I signed up for the Writing Practicum so that I could work as a writing consultant in the Writing Lab, the “W-Center,” my junior and senior years. As a writing consultant, I culled ideas from other students' papers. I absorbed content from classes I didn't take, such as Political Science and Sociology, but I also studied which papers were the most engaging to read, which had phrases that popped with color, ones that went Clunk!, and ones that paled into a sea of faded, gray type. I collected the best, and discarded the rest. Then I affixed my own details to a hodge-podge of other people's technique. Surely this plan would buy me where I needed to go.

My writing sought to resuscitate my past, and never took flight because of it. Because of positive feedback early on, I was over-confident, and because of harsh criticism to "take me down a few notches," I became, ultimately, under-confident. I simply stopped believing in myself, the same way I stopped believing my dad ever existed. If I could write about Shakespeare and pull an "A," but not my own father, well, then what?

Still, I tried to find my memory, adding a misplaced detail here, an ill-conceived detail there. Quick! We ate borscht for Easter, stuffed celery for Thanksgiving. Who cooked it. What did it taste like. Who am I? I wrote about everything -- except the one memory I was chasing down. I was all technique, no content. I was a great writing consultant, a terrible writer.

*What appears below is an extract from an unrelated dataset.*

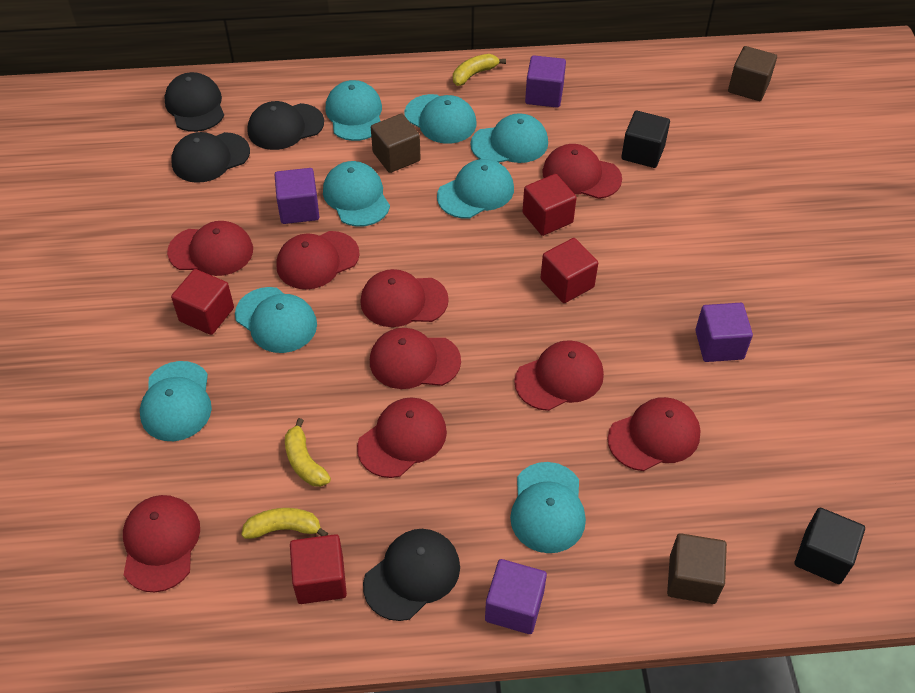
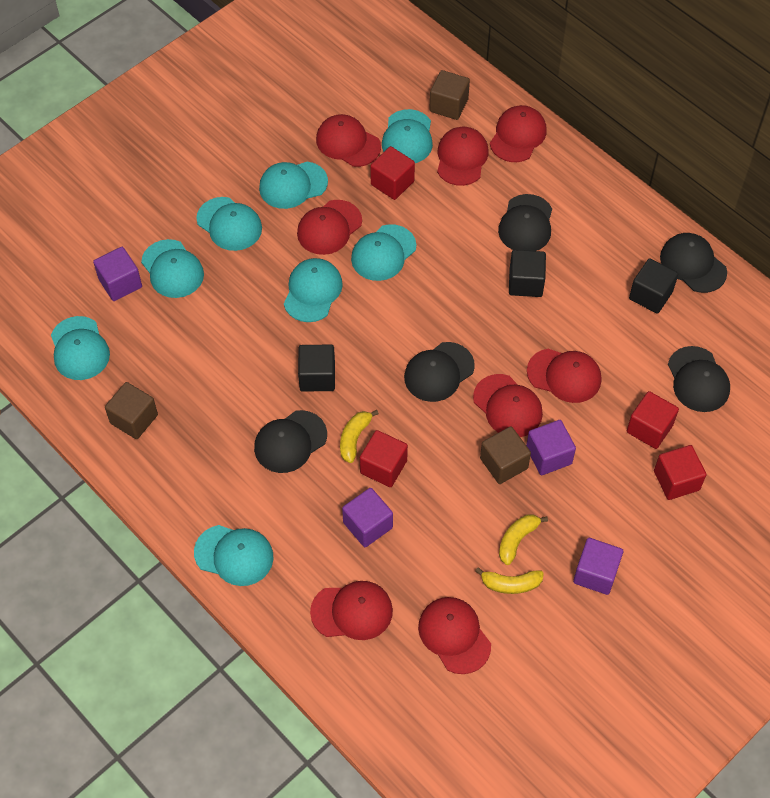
black cap: 4 -> 5
black cube: 2 -> 3
red cap: 9 -> 8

No matter how many times I "wrote my dad," I never recaptured our summers on the beach. The expanse of details took up space, and over time, lost their meaning.I lived through writing, not for it, or even because of it. My writing was another camera, with a thick, dirty lens.

I am forty now, the age when I should forget, when memory begins to fade, and yet memory returns to me.

Memory returns through life relived. The family children watching baseball and car races with their dads. The family kids heading to college. I am an aunt, cousin, and niece. I am a wife. I live in a beautiful suburban house, not unlike my childhood home. We vacation, still, on Cape Cod. We collect new shells and crabs, and buy polished stones.

The presence of being creates memory that gives of its own imperfect life. Those memories rush home, to my house, to my family, my life, and say, Build here.